Photo by Mary Knox Merrill.

As a kid, Matthew Cournoyer volunteered with his father at a food bank near his home in Cranston, Rhode Island, an experience that sparked a passion for community engagement. At Northeastern, he continued to pursue public service through experiential opportunities and volunteer work.

Now his commitment has been nationally recognized. Cournoyer was recently named a 2011 Truman Scholar, a prestigious honor that recognizes students with exceptional leadership potential who are committed to careers in government, the nonprofit sector, or other public service.

“I’m honored to be selected,” said Cournoyer, a junior and political science major. “I have a strong interest in continuing a career in public service, and the opportunities associated with this scholarship are very exciting.”

Cournoyer was one of 60 winners nationwide from more than 600 nominees. The award, sponsored by the Harry S. Truman Scholarship Foundation, provides up to $30,000 for graduate study.

Cournoyer’s accomplishments at Northeastern are impressive. In 2009, he cofounded the NU Political Review, a student-run magazine he hopes will “enrich the political dialogue on campus.” He is also a past president of the United Nations Association of Northeastern and current secretary-general of the National University Model Arab League.

In addition, Cournoyer’s experiential education opportunities include a 10-day fellowship in Saudi Arabia learning about Saudi culture, as well as co-ops in U.S. Sen. Jack Reed’s office and the Rhode Island Emergency Management Agency — where he helped develop the Rhode Island Partnership for Community Resiliency initiative, which brings together public and private sector partners to share information, resources, and best practices regarding disaster planning.

Cournoyer has been particularly focused on housing issues. For the public policy proposal required for his lengthy Truman Scholarship application, Cournoyer outlined a public-private partnership model in which companies could receive tax credits as an incentive to offer low- to middle-income workers housing benefits, such as down payment assistance and rental subsidies. In addition, as part of a community-based research practicum at Northeastern, he collaborated on a student report analyzing a Massachusetts-funded homelessness prevention program.

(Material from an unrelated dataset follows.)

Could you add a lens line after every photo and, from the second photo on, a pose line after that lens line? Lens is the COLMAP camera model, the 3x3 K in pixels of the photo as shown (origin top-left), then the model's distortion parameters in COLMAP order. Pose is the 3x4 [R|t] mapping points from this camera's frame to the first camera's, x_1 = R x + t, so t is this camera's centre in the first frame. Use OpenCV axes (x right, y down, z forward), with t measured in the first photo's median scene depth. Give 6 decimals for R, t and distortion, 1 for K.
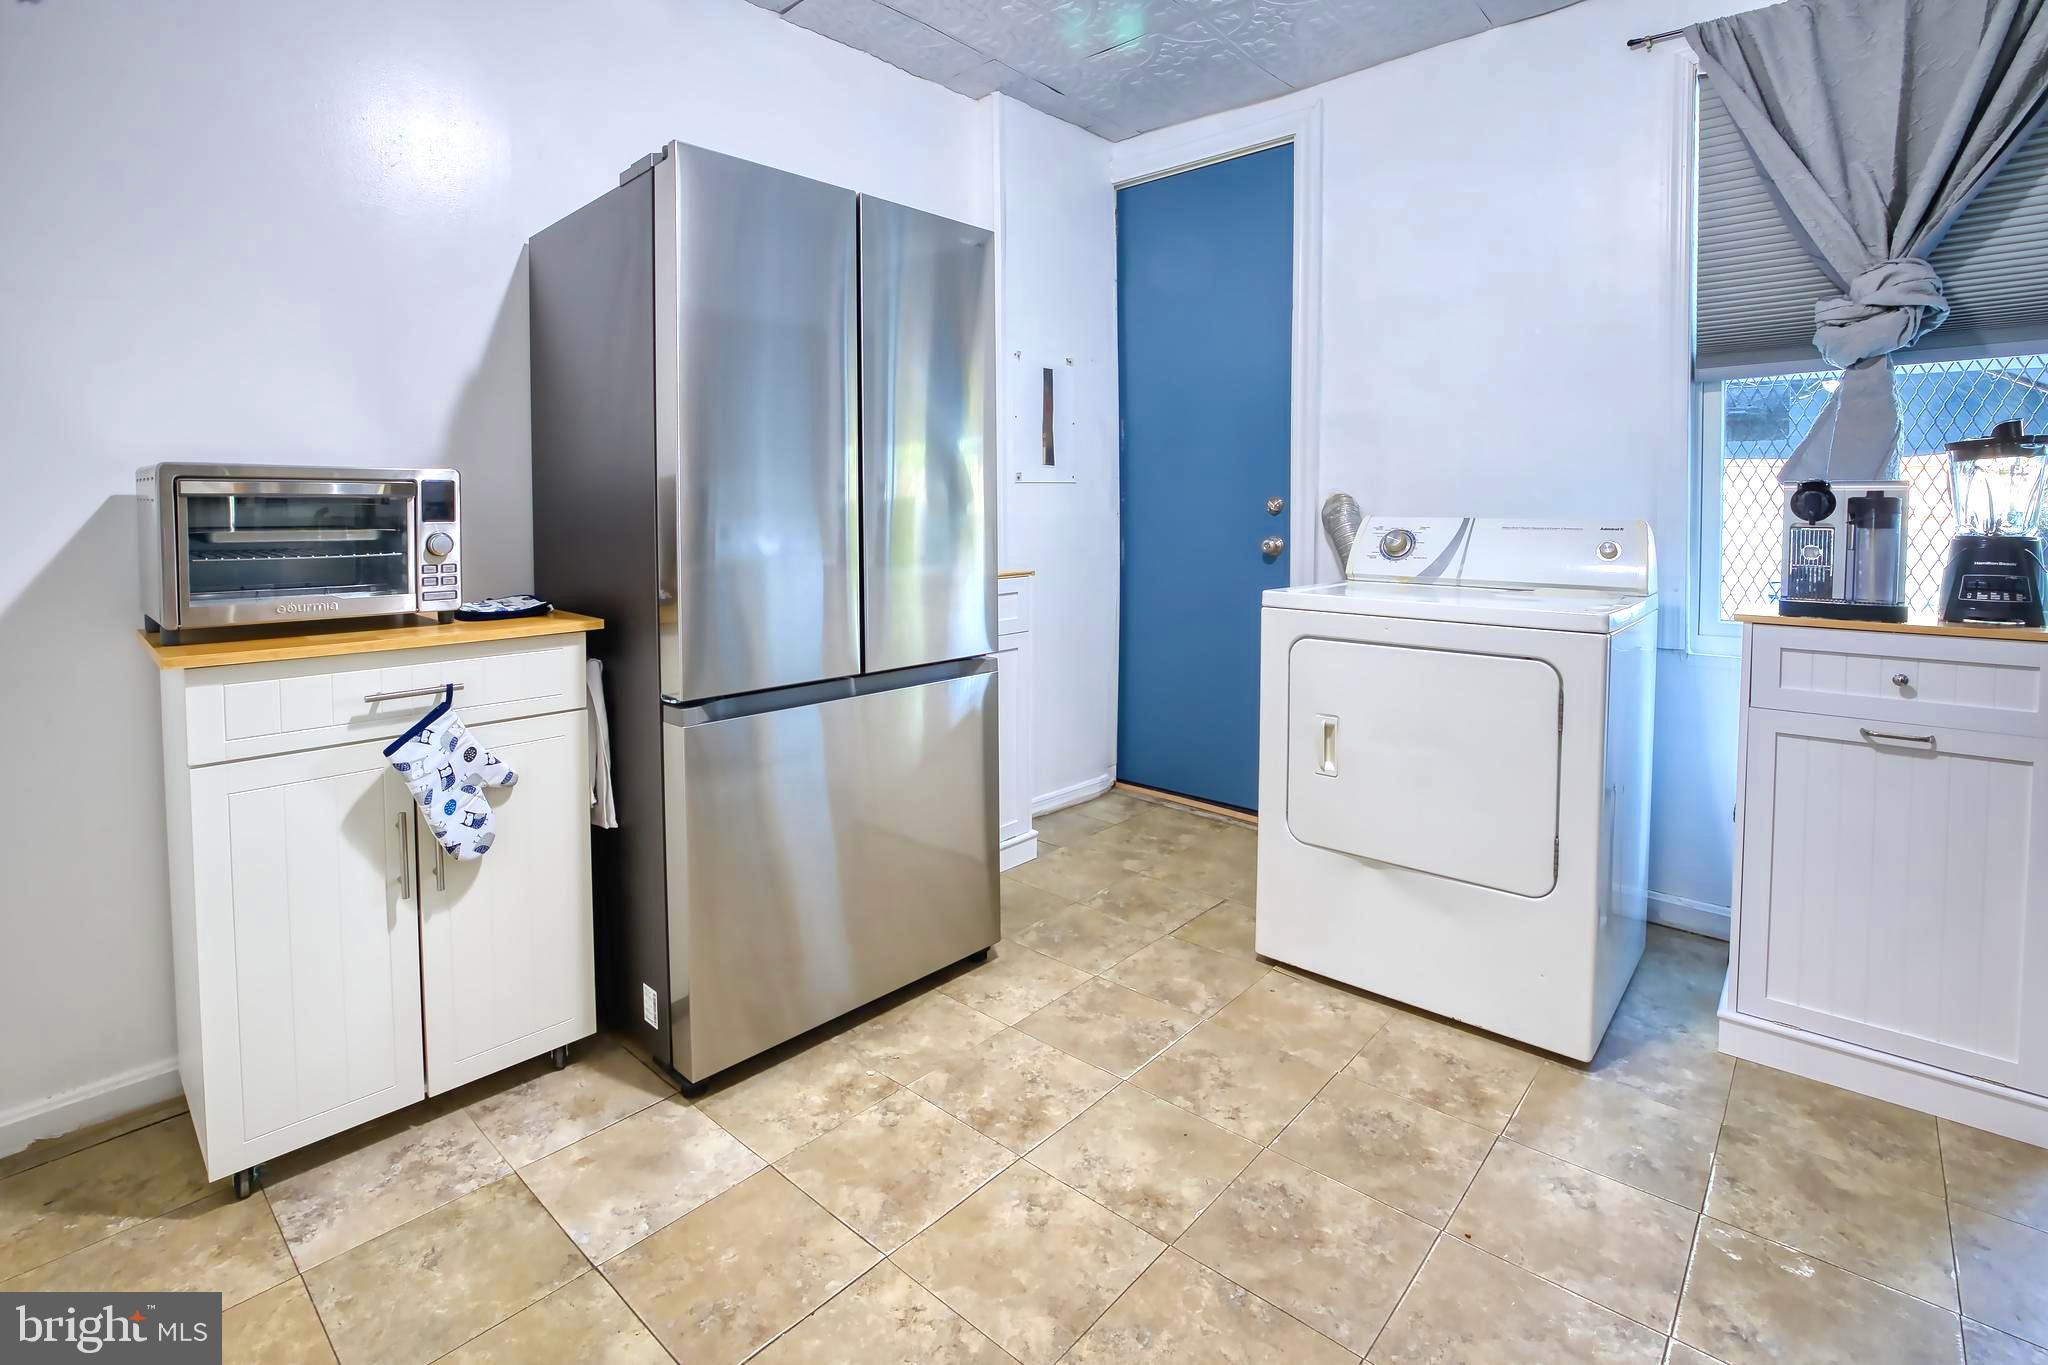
lens RADIAL K [[950.3, 0, 1032.1], [0, 950.3, 532.6], [0, 0, 1]] dist [-0.032874, 0.005511]
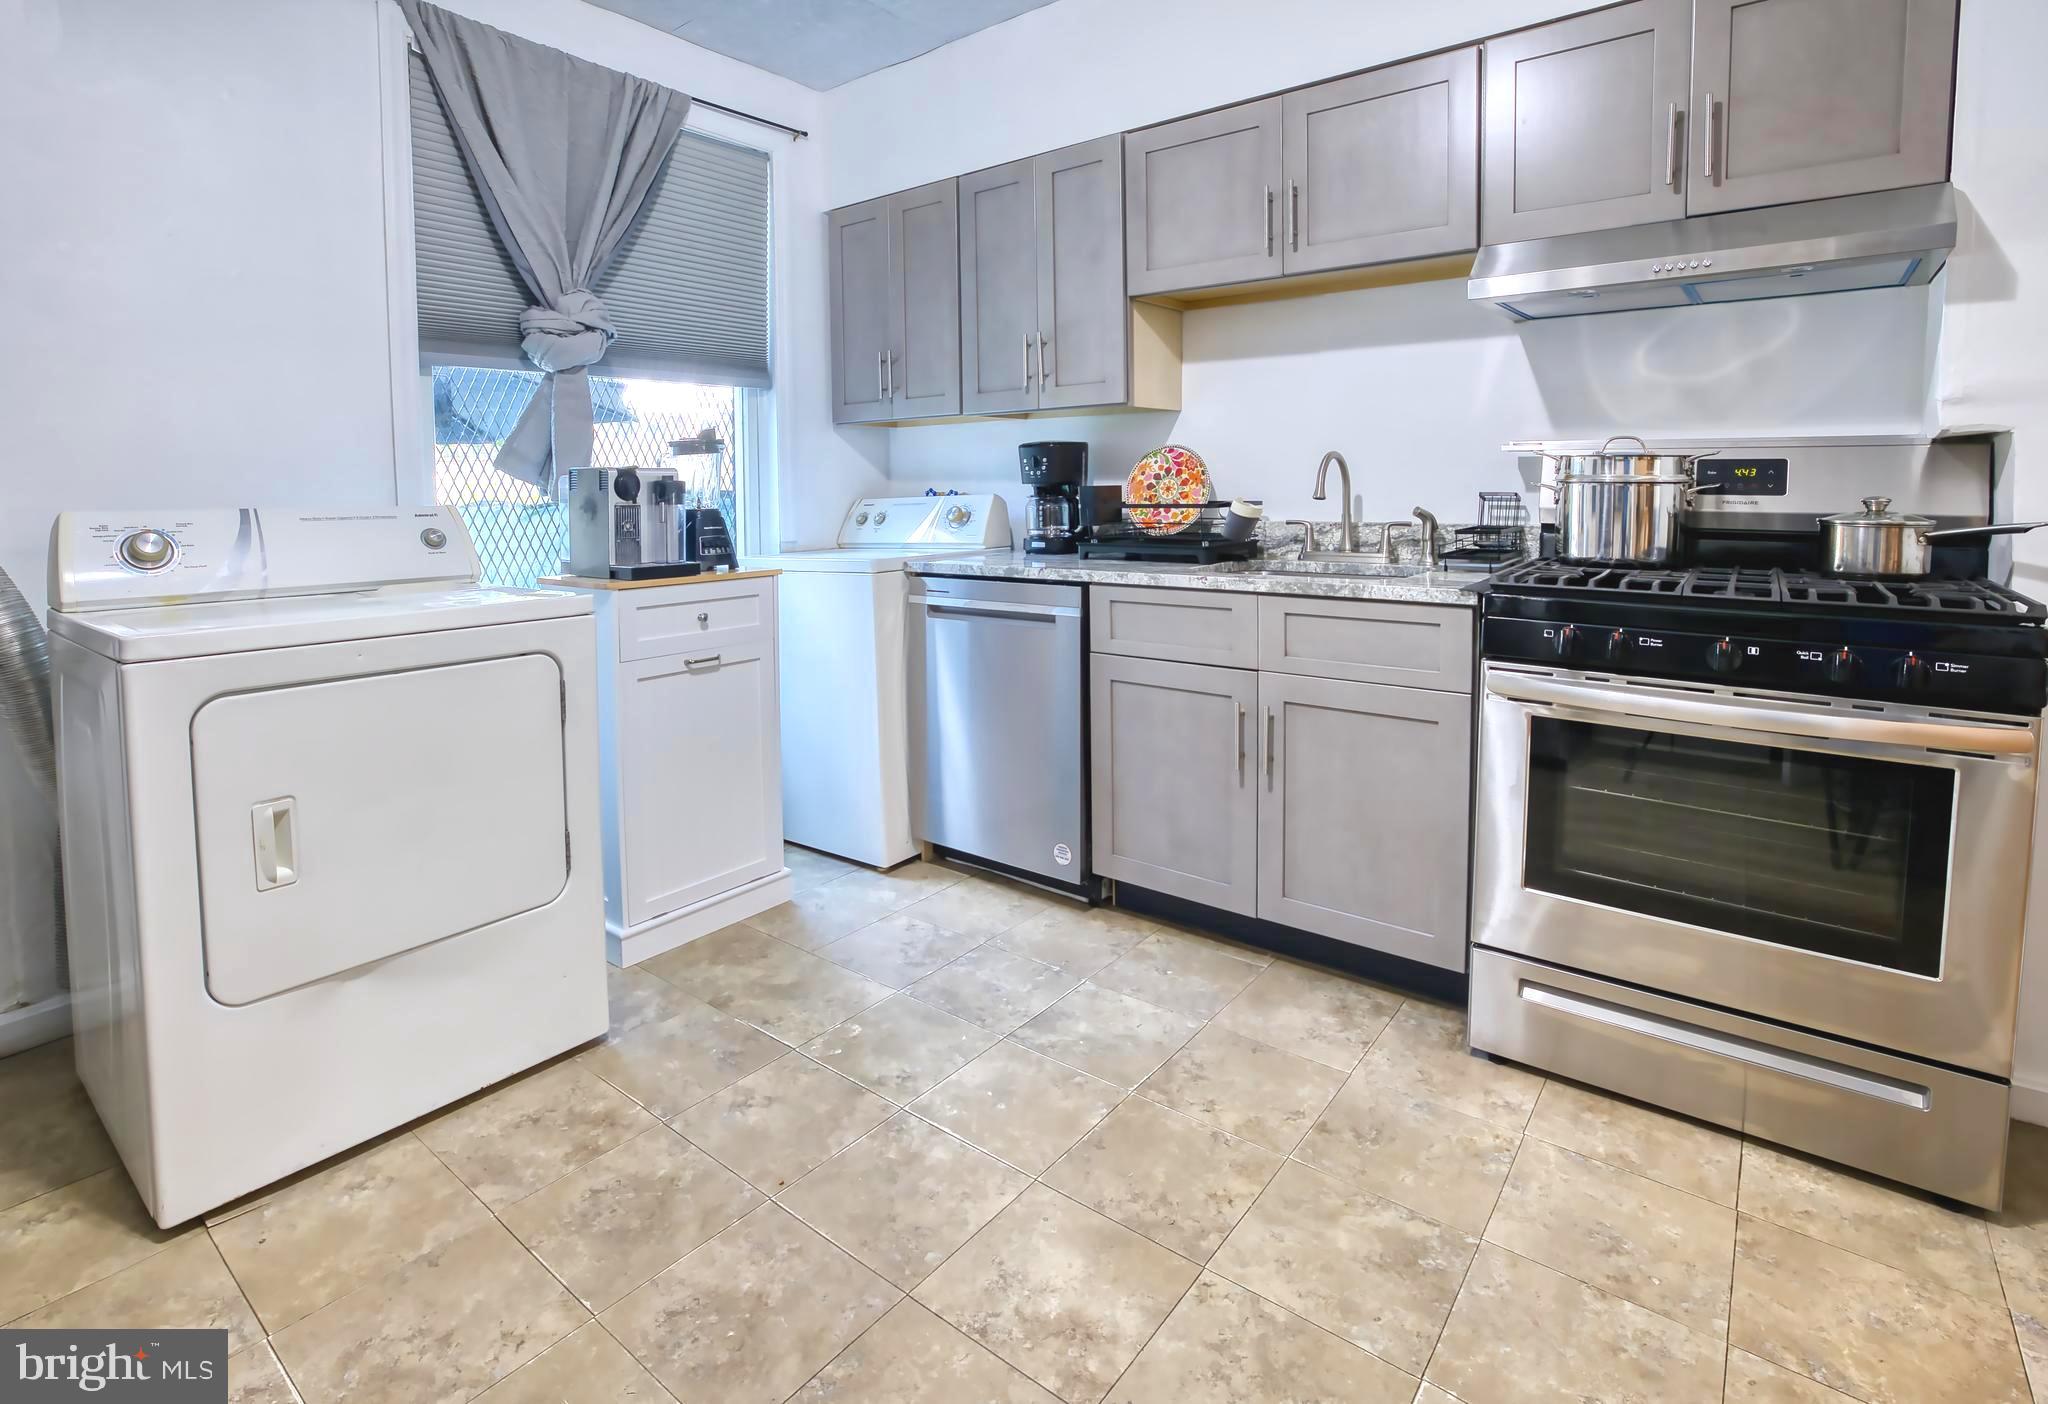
lens RADIAL K [[1000.9, 0, 968.5], [0, 1000.9, 528.0], [0, 0, 1]] dist [-0.029332, 0.001861]
pose [[-0.017093, -0.044605, 0.998858, -0.484908], [0.036030, 0.998328, 0.045198, -0.021142], [-0.999205, 0.036762, -0.015457, 0.609409]]
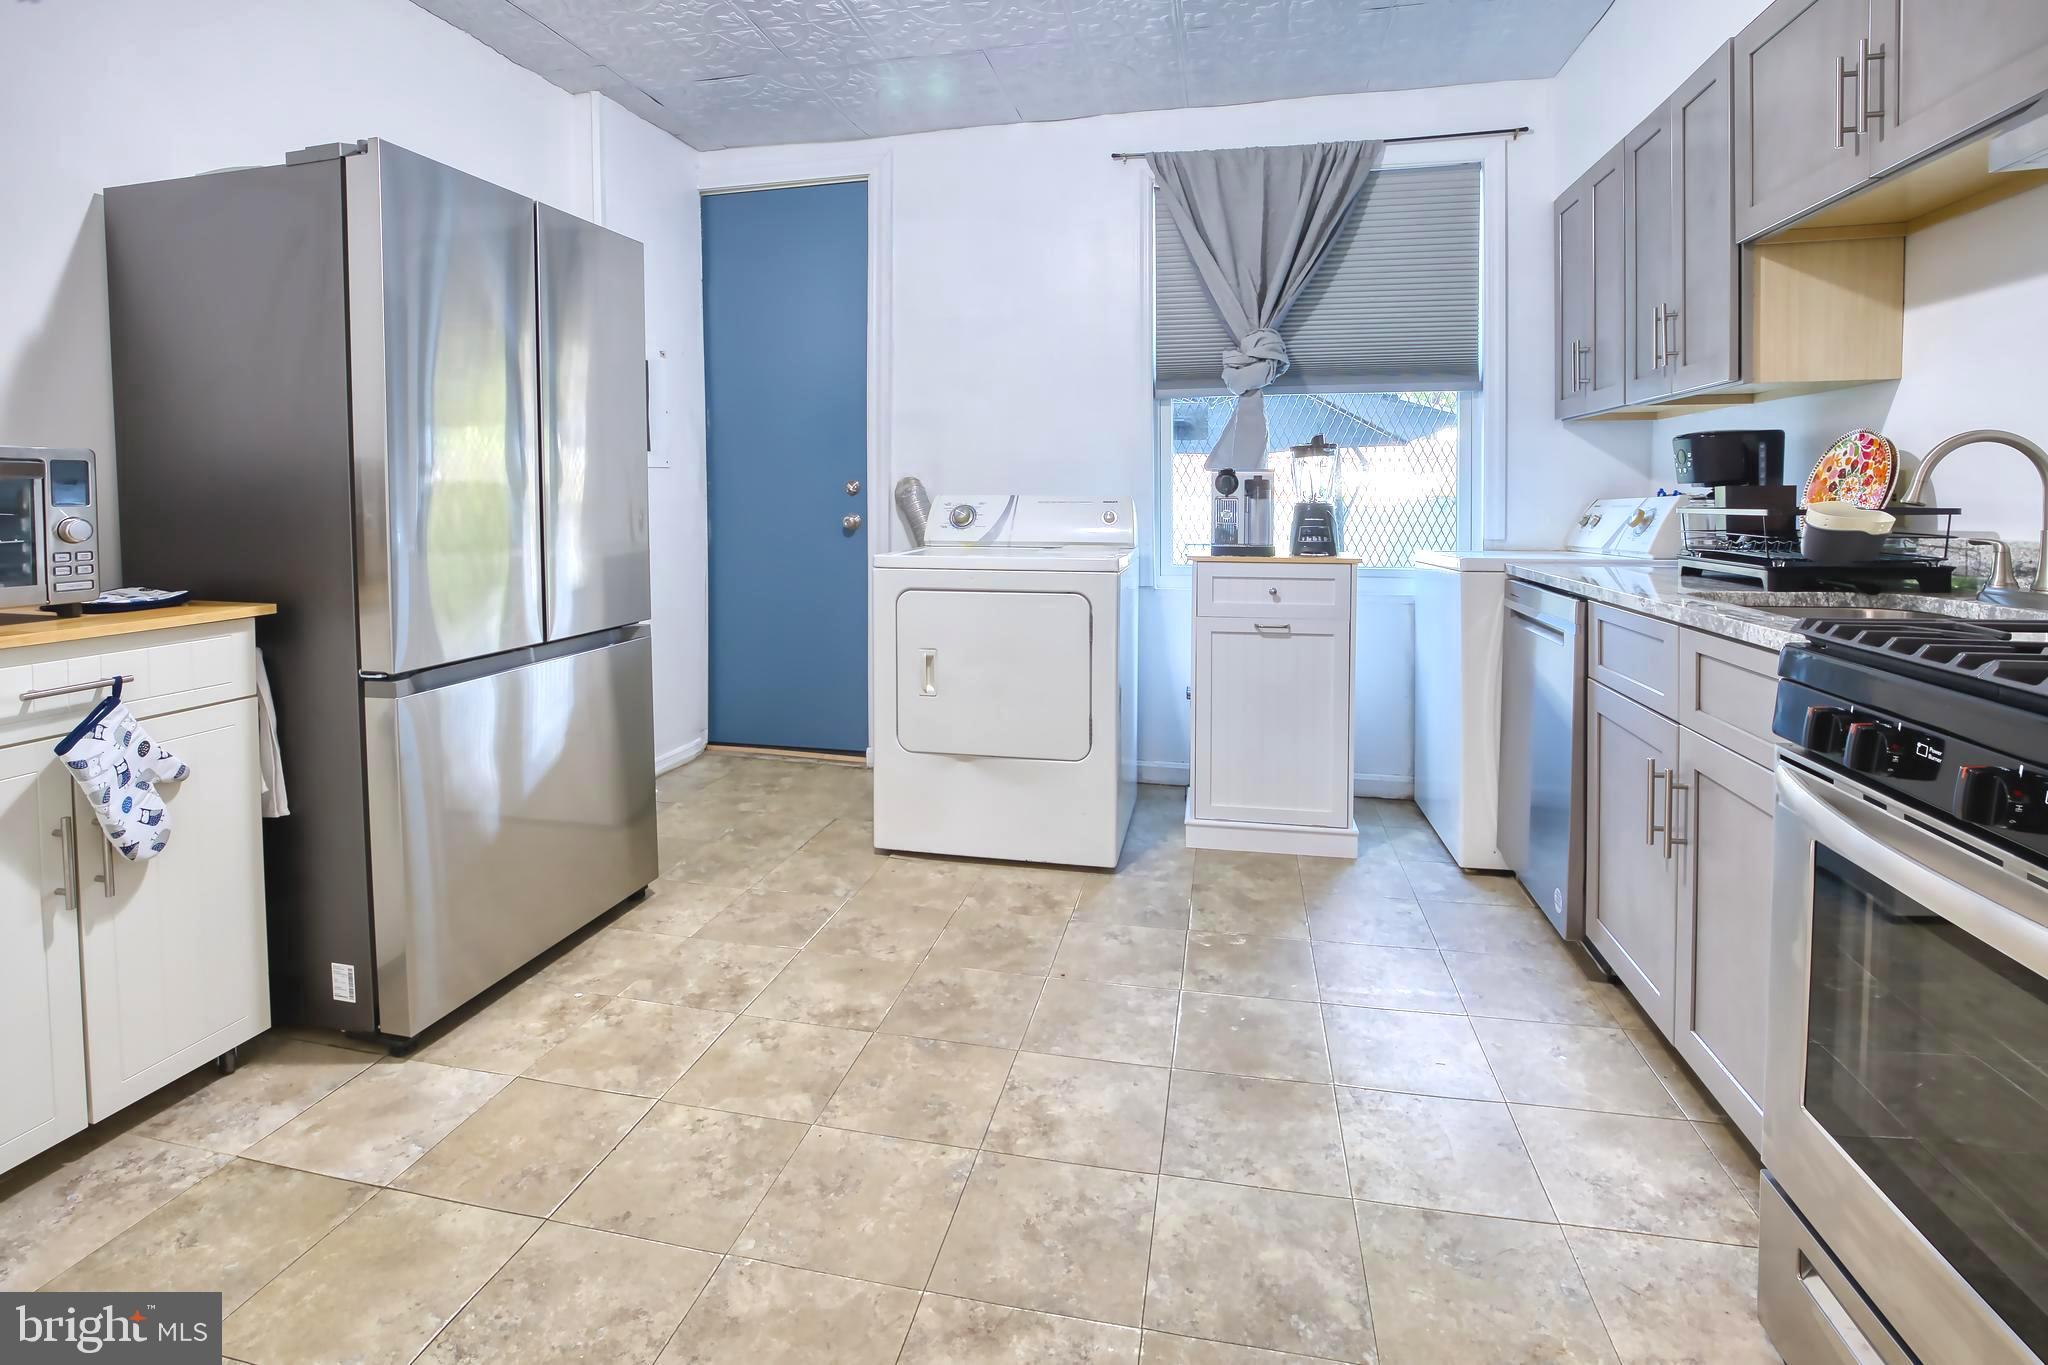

“This is an extremely competitive award, and Matt certainly earned it,” said Bruce Wallin, an associate professor of political science who oversees Truman Scholarship applications from Northeastern students. “He’s exhibited strong leadership qualities at Northeastern, his academic achievements are extensive, and he’s done a lot of volunteer work.”

Cournoyer said participating in both global experiences and local volunteer work while at Northeastern has had a significant impact on his education. “It’s important to be engaged in the community where you live,” he said, “but also to realize that you’re part of a larger global community.”

In the future, Cournoyer intends to pursue a degree in public interest or social justice law, and said he wants to promote economic opportunities for people in need, particularly those in urban communities.